Task objective: Without the pictures, give every record again exactly.

Source information:

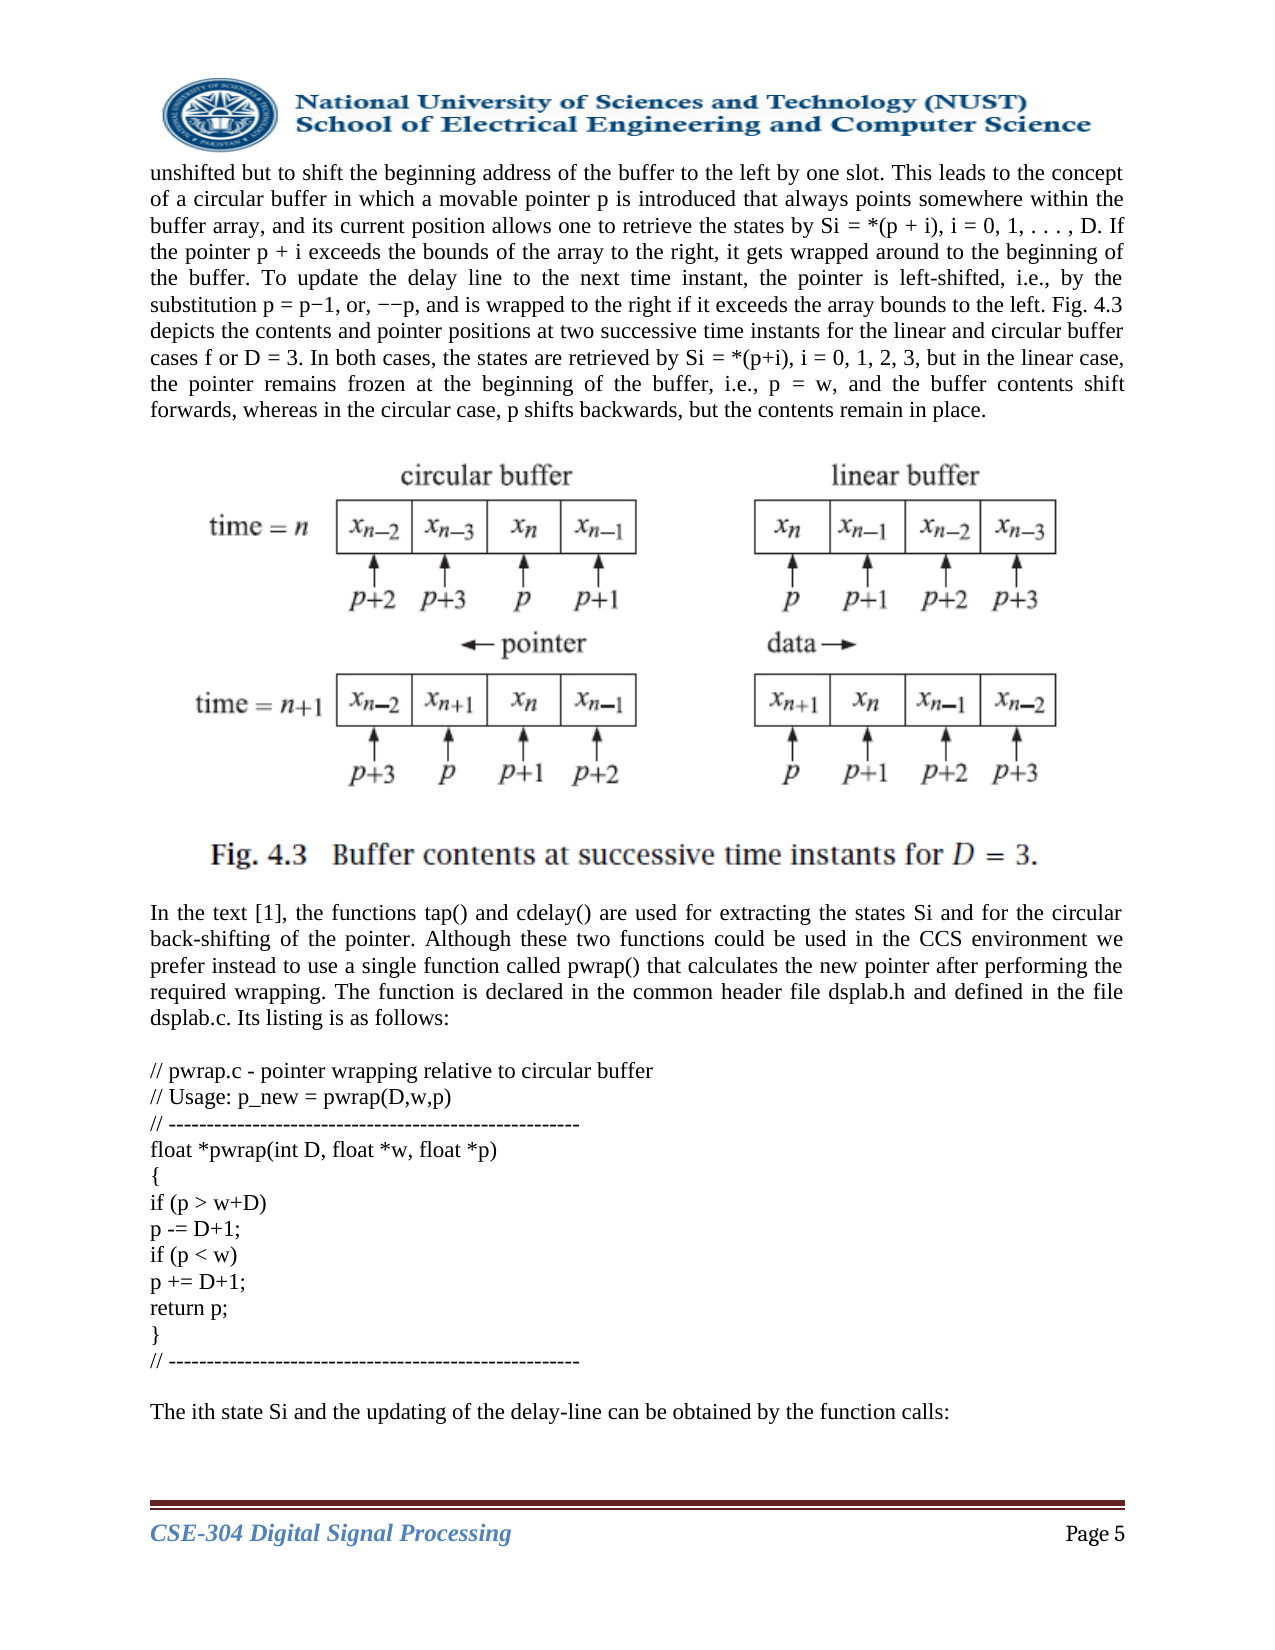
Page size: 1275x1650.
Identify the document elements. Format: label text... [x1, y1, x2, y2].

text return p; [150, 1294, 1125, 1321]
text In the text [1], the functions tap() and cdelay() are used for extracting the states Si and for the circular back-shifting of the pointer. Although these two functions could be used in the CCS environment we prefer instead to use a single function called pwrap() that calculates the new pointer after performing the required wrapping. The function is declared in the common header file dsplab.h and defined in the file dsplab.c. Its listing is as follows: [150, 899, 1125, 1031]
text { [150, 1162, 1125, 1189]
text // ------------------------------------------------------ [150, 1110, 1125, 1136]
text float *pwrap(int D, float *w, float *p) [150, 1136, 1125, 1162]
text For large values of D, this becomes an inefficient operation because it involves the shifting of large amounts of data from one memory location to the next. An alternative approach is to keep the data unshifted but to shift the beginning address of the buffer to the left by one slot. This leads to the concept of a circular buffer in which a movable pointer p is introduced that always points somewhere within the buffer array, and its current position allows one to retrieve the states by Si = *(p + i), i = 0, 1, . . . , D. If the pointer p + i exceeds the bounds of the array to the right, it gets wrapped around to the beginning of the buffer. To update the delay line to the next time instant, the pointer is left-shifted, i.e., by the substitution p = p−1, or, −−p, and is wrapped to the right if it exceeds the array bounds to the left. Fig. 4.3 depicts the contents and pointer positions at two successive time instants for the linear and circular buffer cases f or D = 3. In both cases, the states are retrieved by Si = *(p+i), i = 0, 1, 2, 3, but in the linear case, the pointer remains frozen at the beginning of the buffer, i.e., p = w, and the buffer contents shift forwards, whereas in the circular case, p shifts backwards, but the contents remain in place. [150, 159, 1125, 423]
text // pwrap.c - pointer wrapping relative to circular buffer [150, 1057, 1125, 1083]
text The ith state Si and the updating of the delay-line can be obtained by the function calls: [150, 1398, 1125, 1424]
picture [150, 75, 1105, 159]
text if (p < w) [150, 1242, 1125, 1268]
text // ------------------------------------------------------ [150, 1347, 1125, 1373]
text if (p > w+D) [150, 1189, 1125, 1215]
text p -= D+1; [150, 1215, 1125, 1242]
text } [150, 1321, 1125, 1347]
text // Usage: p_new = pwrap(D,w,p) [150, 1083, 1125, 1110]
text p += D+1; [150, 1268, 1125, 1294]
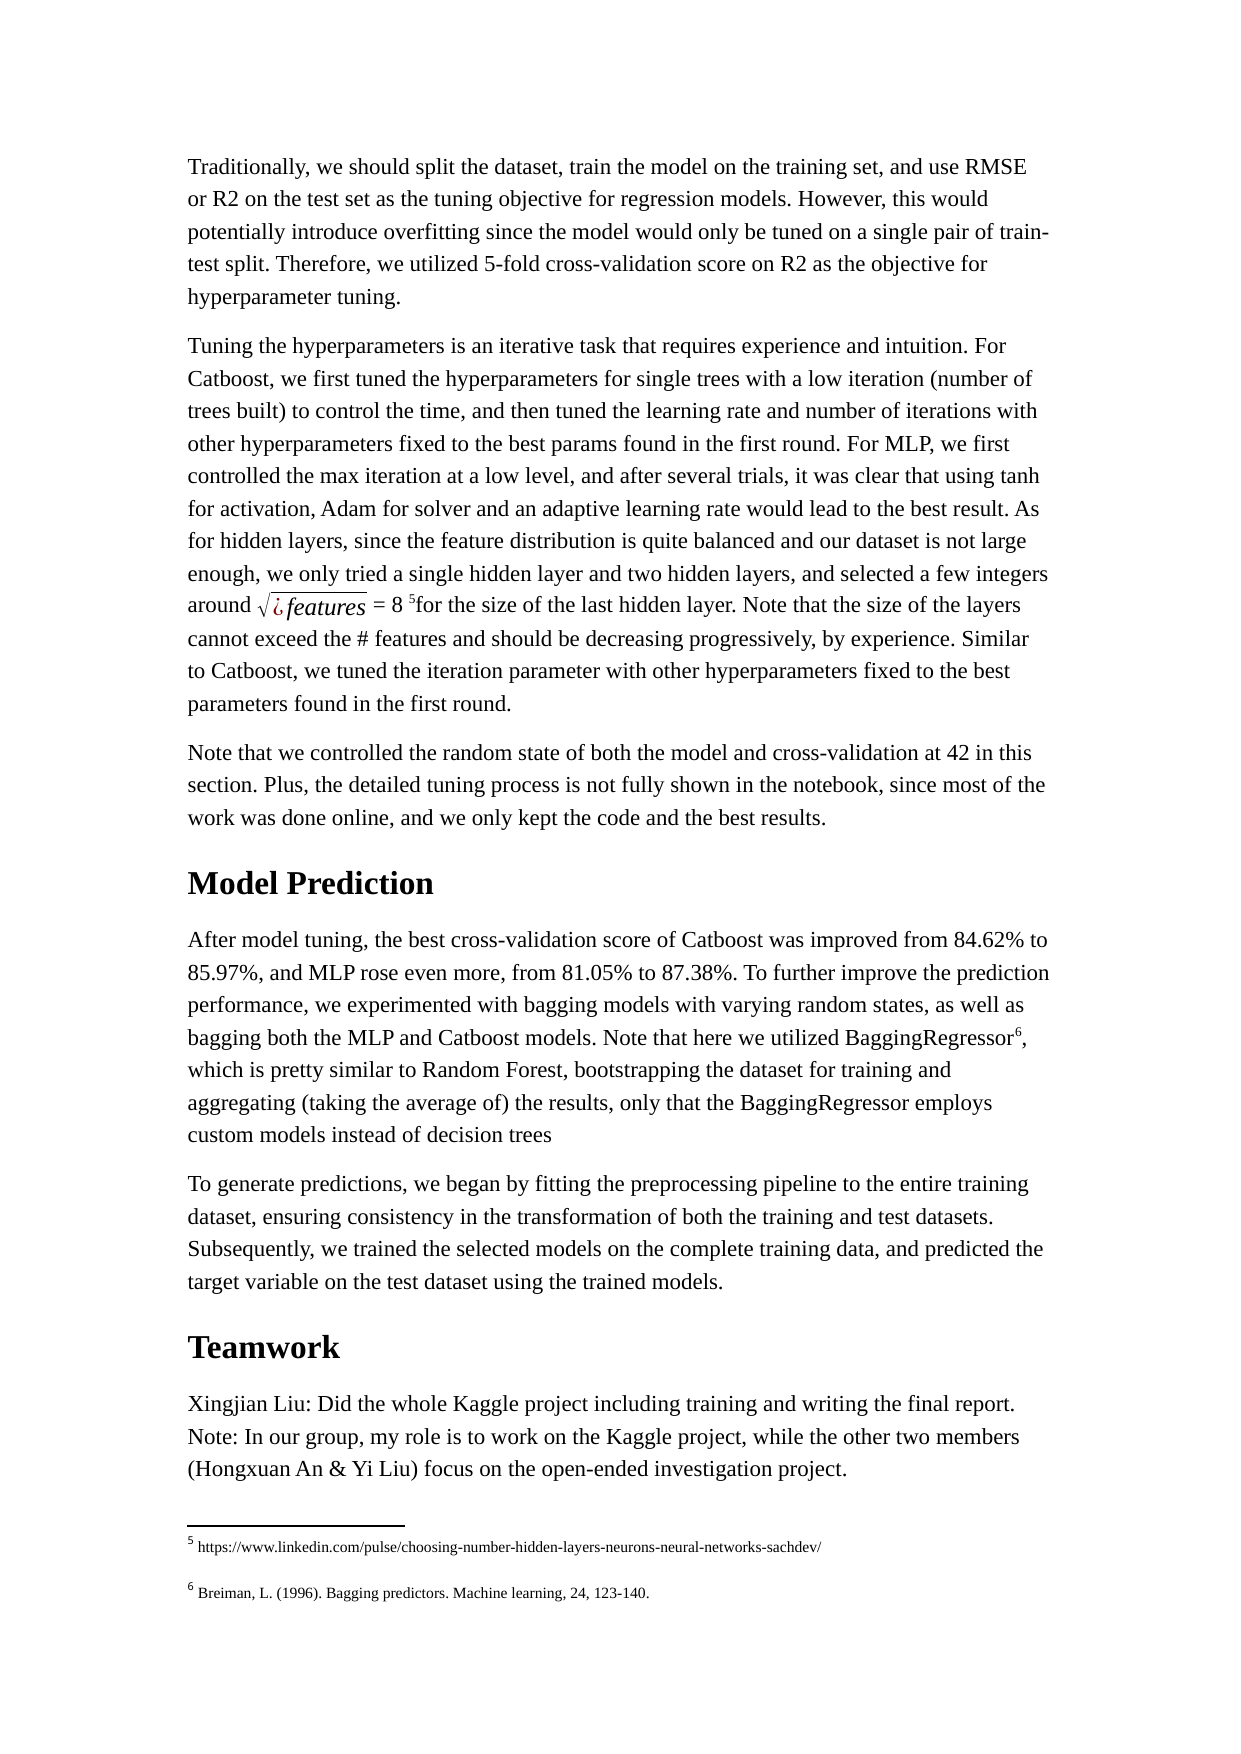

Solution to this exercise:
Page size: 1275x1650.
Identify the document elements. Format: label text... [x1, y1, x2, y2].

text return p; [150, 1294, 1125, 1321]
text In the text [1], the functions tap() and cdelay() are used for extracting the states Si and for the circular back-shifting of the pointer. Although these two functions could be used in the CCS environment we prefer instead to use a single function called pwrap() that calculates the new pointer after performing the required wrapping. The function is declared in the common header file dsplab.h and defined in the file dsplab.c. Its listing is as follows: [150, 899, 1125, 1031]
text { [150, 1162, 1125, 1189]
text // ------------------------------------------------------ [150, 1110, 1125, 1136]
text float *pwrap(int D, float *w, float *p) [150, 1136, 1125, 1162]
text For large values of D, this becomes an inefficient operation because it involves the shifting of large amounts of data from one memory location to the next. An alternative approach is to keep the data unshifted but to shift the beginning address of the buffer to the left by one slot. This leads to the concept of a circular buffer in which a movable pointer p is introduced that always points somewhere within the buffer array, and its current position allows one to retrieve the states by Si = *(p + i), i = 0, 1, . . . , D. If the pointer p + i exceeds the bounds of the array to the right, it gets wrapped around to the beginning of the buffer. To update the delay line to the next time instant, the pointer is left-shifted, i.e., by the substitution p = p−1, or, −−p, and is wrapped to the right if it exceeds the array bounds to the left. Fig. 4.3 depicts the contents and pointer positions at two successive time instants for the linear and circular buffer cases f or D = 3. In both cases, the states are retrieved by Si = *(p+i), i = 0, 1, 2, 3, but in the linear case, the pointer remains frozen at the beginning of the buffer, i.e., p = w, and the buffer contents shift forwards, whereas in the circular case, p shifts backwards, but the contents remain in place. [150, 159, 1125, 423]
text // pwrap.c - pointer wrapping relative to circular buffer [150, 1057, 1125, 1083]
text The ith state Si and the updating of the delay-line can be obtained by the function calls: [150, 1398, 1125, 1424]
picture [150, 75, 1105, 159]
text if (p < w) [150, 1242, 1125, 1268]
text // ------------------------------------------------------ [150, 1347, 1125, 1373]
text if (p > w+D) [150, 1189, 1125, 1215]
text p -= D+1; [150, 1215, 1125, 1242]
text } [150, 1321, 1125, 1347]
text // Usage: p_new = pwrap(D,w,p) [150, 1083, 1125, 1110]
text p += D+1; [150, 1268, 1125, 1294]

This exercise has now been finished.